Tristan’s favorite restaurant was at one of these cozy, non-touristy cafés. Tristan showed Colleen inside, shook the maître d’s hand, and was shown to a table.

The menu was all in French, and it didn’t have prices.

Colleen felt very much like a desert-dwelling hick. She laid the menu on her plate that was flanked with too much silverware. “I’ll have whatever you’re having.”

Tristan glanced at her over his menu, his intense blue eyes curving at the corners as he smiled. “We’ll go over the menu together. I want you to enjoy tonight and thoroughly experience it, princess.”

Colleen ended up getting a creamy dish that she couldn’t pronounce and didn’t know what was in it, but it was absolutely delicious.

Afterward, she pointed to her scraped-clean plate. “You can see I hated it.”

Tristan smiled. “Let’s take a walk.
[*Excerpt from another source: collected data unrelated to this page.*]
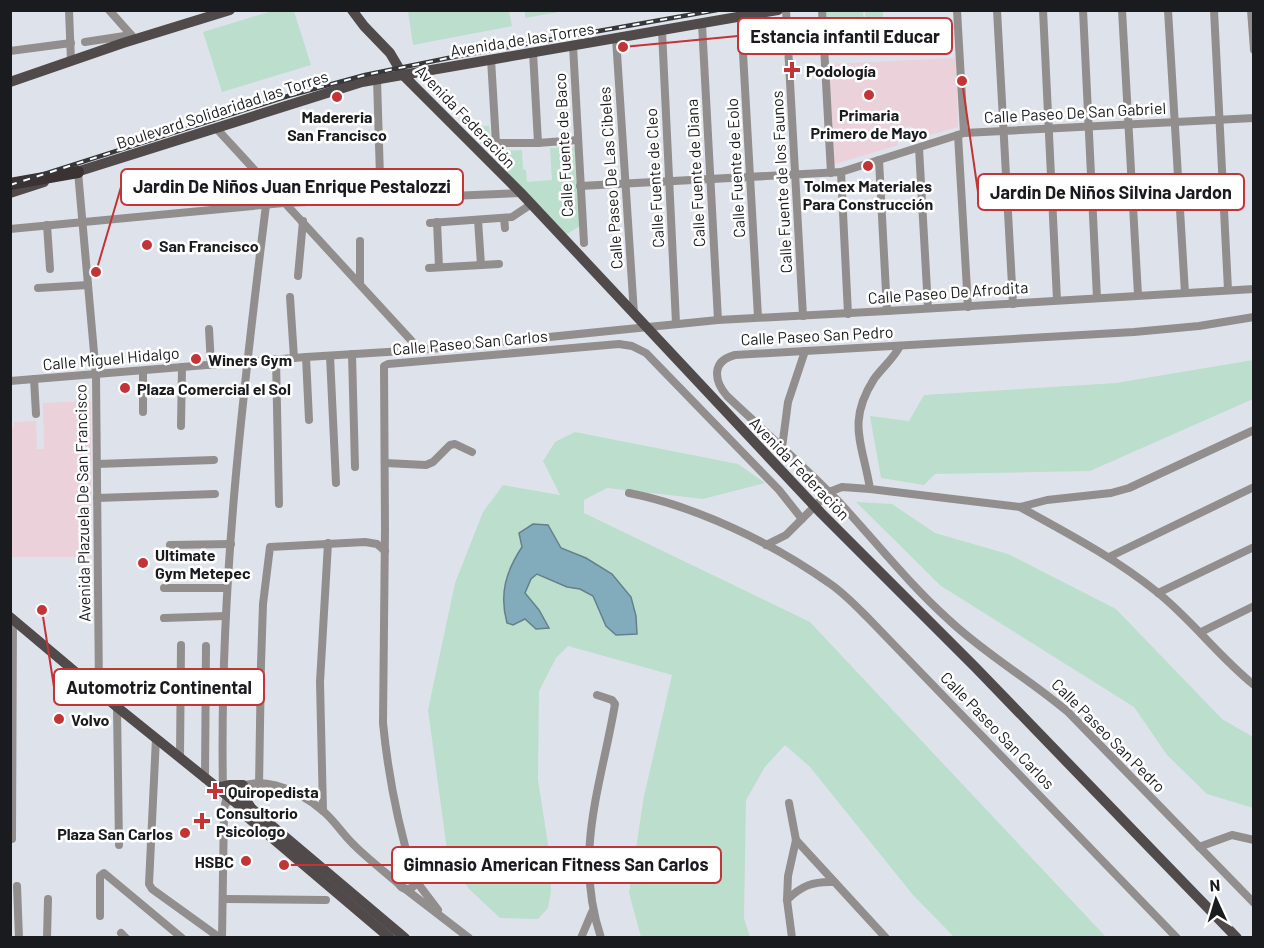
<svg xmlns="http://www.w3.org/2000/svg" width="1264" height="948" viewBox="0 0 1264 948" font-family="Barlow,sans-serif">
	<rect width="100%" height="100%" fill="#dee3eb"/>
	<!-- education -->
	<g fill="#ead1da">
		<polygon points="956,58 958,127 913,140 912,126 897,130 898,145 832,165 826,64"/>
		<polygon points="91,401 91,557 11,557 11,428 14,427 14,422 36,421 37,449 44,449 43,403"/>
	</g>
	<!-- green -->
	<g fill="#bcdecd">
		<polygon points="525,10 565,10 565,11 525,18"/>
		<polygon points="272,11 294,11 311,65 222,92 203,32"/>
		<polygon points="408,11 509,11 512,26 413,45"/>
		<polygon points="825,11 863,11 865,37 850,37 849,29 849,37 826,39"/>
		<polygon points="865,11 883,11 883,36 868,37 866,34"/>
		<polygon points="489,126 492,150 489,153 466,127"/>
		<polygon points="575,147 580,226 564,236 501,166 509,159 501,151 522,150 523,169 526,170 527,182 552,180 550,148"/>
		<polygon points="1253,360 1253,399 1090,471 935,474 924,485 881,478 870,416 909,421 924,395 1116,383"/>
		<polygon points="575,432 738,464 765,483 703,499 607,488 584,500 584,513 810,622 1106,937 954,937 913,895 810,767 785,745 765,767 746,800 744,918 750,937 641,937 629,893 644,796 672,675 568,646 556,658 539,691 538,780 550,857 551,891 548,908 538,919 500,918 468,888 447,850 428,710 455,583 483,512 503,485 560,495 543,461 555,442"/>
		<polygon points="856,502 892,504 935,533 1008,554 1116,609 1222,719 1253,737 1253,808 1207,794 1167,755 1134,707 941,586"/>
	</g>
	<!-- water -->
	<path fill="#82acbb" stroke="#63808c" stroke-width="1.5" d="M533 524 548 525 561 548 586 558 612 574 631 597 636 616 637 634 616 635 606 626 593 596 580 589 567 587 537 574 531 579 525 593 539 610 549 628 536 629 525 619 513 625 507 623C499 594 506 571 522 547L519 533Z"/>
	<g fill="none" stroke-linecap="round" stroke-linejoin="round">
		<!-- minor -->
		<g stroke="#938e8e" stroke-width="8">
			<polyline points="69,10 71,61"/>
			<polyline points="109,10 133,37"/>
			<polyline points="786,10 803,316"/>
			<polyline points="822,10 831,173"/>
			<polyline points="957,10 964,133"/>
			<polyline points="997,10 1013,304"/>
			<polyline points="1043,10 1057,300"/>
			<polyline points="1083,10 1097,298"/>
			<polyline points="1122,10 1138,295"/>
			<polyline points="1168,10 1185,293"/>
			<polyline points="1214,10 1228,290"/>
			<polyline points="1251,10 1254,50"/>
			<polyline points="741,18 758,317"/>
			<polyline points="702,24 718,320"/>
			<polyline points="662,31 676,323"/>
			<polyline points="616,38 634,314"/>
			<polyline points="85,42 131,35"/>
			<polyline points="573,46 584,243"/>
			<polyline points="10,51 71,43"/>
			<polyline points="533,52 538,143"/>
			<polyline points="491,59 496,143 538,143 577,140"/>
			<polyline points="377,79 380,177"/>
			<polyline points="216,128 420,350"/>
			<polyline points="958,135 968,307"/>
			<polyline points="919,148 928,308"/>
			<polyline points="879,160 887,311"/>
			<polyline points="78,172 96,375 99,692"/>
			<polyline points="841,172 848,314"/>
			<polyline points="580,186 841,172 964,133 1254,118"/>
			<polyline points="504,218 505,228"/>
			<polyline points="478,220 481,265"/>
			<polyline points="437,222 439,267"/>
			<polyline points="430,223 512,217 530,205"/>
			<polyline points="47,225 50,269"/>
			<polyline points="10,229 284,203 521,193"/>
			<polyline points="360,241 360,283"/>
			<polyline points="429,268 499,264"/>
			<polyline points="298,276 303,221"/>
			<polyline points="38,288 88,285"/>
			<polyline points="290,297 294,358"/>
			<path d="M1254 317 1199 326 1134 332 735 355C711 361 714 381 727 396 765 432 804 466 840 503 876 542 909 584 949 620 985 654 1029 679 1068 712L1254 903"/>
			<polyline points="209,329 211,365"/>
			<polyline points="352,354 355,467"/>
			<polyline points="330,356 336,483"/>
			<polyline points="306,357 309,420"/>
			<polyline points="276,359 279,504"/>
			<polyline points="143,371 143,412"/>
			<polyline points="34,379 36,414"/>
			<polyline points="10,381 306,357 420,350 718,320 887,311 1254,289"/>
			<polyline points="181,426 182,367"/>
			<polyline points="782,448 788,402 805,351"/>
			<polyline points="385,463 426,465 433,462 450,445 455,444 472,452"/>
			<polyline points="97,464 214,460"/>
			<path d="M870 489C863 444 846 423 874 379 882 368 894 358 900 346"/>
			<path d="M629 493C695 506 773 543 829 583 844 593 857 607 870 620L1177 938"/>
			<polyline points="97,498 215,494"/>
			<path d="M1020 507C1067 533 1115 558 1157 592 1192 620 1219 657 1254 685"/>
			<polyline points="170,545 231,544"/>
			<polyline points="766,545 786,535 829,492 842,487 870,489 1020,507 1047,500 1111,493 1129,488 1254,430"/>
			<polyline points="1109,557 1254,487"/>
			<polyline points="164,588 227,588"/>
			<polyline points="1158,593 1254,547"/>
			<polyline points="164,618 226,616"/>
			<polyline points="1201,632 1254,606"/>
			<path d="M597 695 612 700 615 704C601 786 573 854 601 938"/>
			<polyline points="117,707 119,845"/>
			<polyline points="156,738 149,884 152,889 220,938"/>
			<polyline points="180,758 181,645"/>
			<polyline points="205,779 206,646"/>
			<polyline points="259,787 261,664 263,604 270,547 365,542 377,544 385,551"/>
			<path d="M223 790C219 594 242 399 266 205"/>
			<polyline points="228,802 243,792 254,789"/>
			<polyline points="789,803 796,840 788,876 787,900 792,938"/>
			<polyline points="323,811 320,682 328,543"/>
			<polyline points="12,839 13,619"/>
			<polyline points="796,840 886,938"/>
			<polyline points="1199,847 1232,835 1254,840"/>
			<circle cx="407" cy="880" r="9"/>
			<path d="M413 874C398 825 388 774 383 723L385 528 384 366 388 364 619 344 632 346 646 353 779 490 802 519"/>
			<polyline points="416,881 438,910"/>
			<polyline points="17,886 19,938"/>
			<polyline points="404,888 469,938"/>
			<polyline points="223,899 326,900"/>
			<path d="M787 900C801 886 813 881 834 882"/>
			<polyline points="100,916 100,876 104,873 182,938"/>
			<polyline points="121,933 126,938"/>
			<polyline points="47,938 48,899"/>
			<path d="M222 938 224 809 227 796C253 769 299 790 323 811 335 821 343 835 354 845 368 859 385 872 400 885"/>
			<polyline points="581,938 592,912"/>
		</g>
		<!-- major -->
		<g stroke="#514a4b" stroke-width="10">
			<polyline points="352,10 364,26 390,53 403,75 521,193 821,513 976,668 1237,938"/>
			<polyline points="10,82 123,43 230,10"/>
			<polyline points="70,174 362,82 778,10"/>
			<polyline points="10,193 44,182"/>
			<polyline points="10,617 117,707 240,806 245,815 390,938"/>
			<polyline points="216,788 230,785 243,785"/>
			<polyline points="249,790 246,800 251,808"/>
			<polyline points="240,806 251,808 405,938"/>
		</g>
		<!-- highway -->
		<polyline stroke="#3b3233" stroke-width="12" points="10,184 78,172"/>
		<!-- rail casing -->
		<g stroke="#35373b" stroke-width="4.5">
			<polyline id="rail" points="10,185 288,96 365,75 458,56 717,10"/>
		</g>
		<!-- rail -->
		<use href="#rail" stroke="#fff" stroke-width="2" stroke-dasharray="7" stroke-linecap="butt"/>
	</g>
	<!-- markers -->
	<g fill="#c33436" stroke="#fff" stroke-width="2">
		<path d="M789 61h6v6h6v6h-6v6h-6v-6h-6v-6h6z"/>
		<circle cx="869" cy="95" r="6"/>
		<circle cx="337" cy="97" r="6"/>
		<circle cx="868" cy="166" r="6"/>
		<circle cx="147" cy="245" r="6"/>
		<circle cx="196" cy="359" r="6"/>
		<circle cx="125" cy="388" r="6"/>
		<circle cx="143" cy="563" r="6"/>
		<circle cx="59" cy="719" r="6"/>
		<path d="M212 782h6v6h6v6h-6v6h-6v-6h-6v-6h6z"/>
		<path d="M199 812h6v6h6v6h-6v6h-6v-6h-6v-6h6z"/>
		<circle cx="185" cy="833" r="6"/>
		<circle cx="246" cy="861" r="6"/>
	</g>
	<g text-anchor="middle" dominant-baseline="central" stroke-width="5" stroke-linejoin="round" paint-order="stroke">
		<!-- street labels -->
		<g font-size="16" fill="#1a1b1e" stroke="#fff">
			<text transform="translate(522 39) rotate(-9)">Avenida de las Torres</text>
			<text transform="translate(222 109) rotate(-18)">Boulevard Solidaridad las Torres</text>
			<text transform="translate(1075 112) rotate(-3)">Calle Paseo De San Gabriel</text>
			<text transform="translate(466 116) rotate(46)">Avenida Federación</text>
			<text transform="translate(563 145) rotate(-93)">Calle Fuente de Baco</text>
			<text transform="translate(735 168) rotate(-93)">Calle Fuente de Eolo</text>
			<text transform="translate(695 173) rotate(-93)">Calle Fuente de Diana</text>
			<text transform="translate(610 178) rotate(-94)">Calle Paseo De Las Cibeles</text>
			<text transform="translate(654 178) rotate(-93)">Calle Fuente de Cleo</text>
			<text transform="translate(781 182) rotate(-93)">Calle Fuente de los Faunos</text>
			<text transform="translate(948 292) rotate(-4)">Calle Paseo De Afrodita</text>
			<text transform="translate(817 335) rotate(-3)">Calle Paseo San Pedro</text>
			<text transform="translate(470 342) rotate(-5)">Calle Paseo San Carlos</text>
			<text transform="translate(111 358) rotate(-5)">Calle Miguel Hidalgo</text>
			<text transform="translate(800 468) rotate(46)">Avenida Federación</text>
			<text transform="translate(82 503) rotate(-91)">Avenida Plazuela De San Francisco</text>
			<text transform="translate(998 730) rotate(46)">Calle Paseo San Carlos</text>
			<text transform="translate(1109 735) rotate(45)">Calle Paseo San Pedro</text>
		</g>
		<!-- poi labels -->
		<g font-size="16" font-weight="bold" fill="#1a1b1e" stroke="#fff" text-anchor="start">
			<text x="806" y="70">Podología</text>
			<text x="869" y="114" text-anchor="middle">Primaria<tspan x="869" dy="18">Primero de Mayo</tspan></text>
			<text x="337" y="116" text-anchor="middle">Madereria<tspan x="337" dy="18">San Francisco</tspan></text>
			<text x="868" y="185" text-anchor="middle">Tolmex Materiales<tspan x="868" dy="18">Para Construcción</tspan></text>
			<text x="159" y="245">San Francisco</text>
			<text x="208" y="359">Winers Gym</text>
			<text x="137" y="388">Plaza Comercial el Sol</text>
			<text x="155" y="554">Ultimate<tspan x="155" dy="18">Gym Metepec</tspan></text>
			<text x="71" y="719">Volvo</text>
			<text x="228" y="791">Quiropedista</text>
			<text x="216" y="812">Consultorio<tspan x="216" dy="18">Psicologo</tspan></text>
			<text x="173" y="833" text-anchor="end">Plaza San Carlos</text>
			<text x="234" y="861" text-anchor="end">HSBC</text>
		</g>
	</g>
	<!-- callouts -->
	<path fill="none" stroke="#c33436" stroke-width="2" d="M623 47L738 36M96 272L121 187M962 81L978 192M42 610L54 687M284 865L392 865"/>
	<g fill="#c33436" stroke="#fff" stroke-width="2">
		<circle cx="623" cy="47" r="6"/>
		<circle cx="96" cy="272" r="6"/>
		<circle cx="962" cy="81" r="6"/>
		<circle cx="42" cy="610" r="6"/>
		<circle cx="284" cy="865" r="6"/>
	</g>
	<g fill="#fff" stroke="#c33436" stroke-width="2">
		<rect x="738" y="18" width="214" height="36" rx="6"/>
		<rect x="121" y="169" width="342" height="36" rx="6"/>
		<rect x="978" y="174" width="266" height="36" rx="6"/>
		<rect x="54" y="669" width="210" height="36" rx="6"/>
		<rect x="392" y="847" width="329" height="36" rx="6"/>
	</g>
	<g font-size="18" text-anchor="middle" font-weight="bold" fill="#1a1b1e">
		<text x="845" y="43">Estancia infantil Educar</text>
		<text x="292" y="193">Jardin De Niños Juan Enrique Pestalozzi</text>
		<text x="1111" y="199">Jardin De Niños Silvina Jardon</text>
		<text x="159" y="694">Automotriz Continental</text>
		<text x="556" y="871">Gimnasio American Fitness San Carlos</text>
	</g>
	<!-- border -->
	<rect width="1264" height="948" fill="none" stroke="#1a1b1e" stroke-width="24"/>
	<!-- north arrow -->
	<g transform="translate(1216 900) rotate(356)" stroke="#ffffff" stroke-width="4.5" paint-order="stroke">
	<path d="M0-4.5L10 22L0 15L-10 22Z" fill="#1a1b1e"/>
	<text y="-9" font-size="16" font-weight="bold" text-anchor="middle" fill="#1a1b1e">N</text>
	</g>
</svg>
I want to show you Monaco.”

The Monte Carlo casino was built like a palace, an exquisite showcase of wealth and beauty, and nothing like the tacky flashbulb-covered casinos that Colleen had seen, again, in movies and on TV because she’d never actually been there.

She’d never actually been anywhere.

When she got back to Phoenix, whenever that was going to be, she needed to see more of the United States, too. She needed to see the real things, not just generic stock footage on TV.

Colleen had lived in Arizona her whole life, and she’d never seen the Grand Canyon, or Meteor Crater, or the Petrified Forest, or the sky islands of southern Arizona. She’d only seen pictures when her friends had gone there. That, she needed to rectify.

In a gilded blue-and-white room of the Monte Carlo casino, Tristan laid a few chips on red at a roulette table, and Colleen snuggled up against his side like a Bond girl. Slot machines rang in other rooms while the gamblers laughed and chattered over the roulette wheels and poker tables.

Over at one of the doors leading in, the crowd bubbled like they were fermenting, and the tenor of their voices rose with excitement.

Tristan glanced over the heads of the crowd in the direction of the fracas, smiled and waved, and then went back to watching the roulette wheel.

Colleen elbowed him. “What’s the commotion?”

Tristan smiled down at her. “A friend of mine from high school just arrived. He’s coming this way, so take a deep breath and prepare yourself. No matter what happens, he’s a nice guy, and his wife is a feisty little sweetheart. As a matter of fact, I helped him rescue her from kidnappers just a few months ago. It doesn’t look like she’s with him, though.”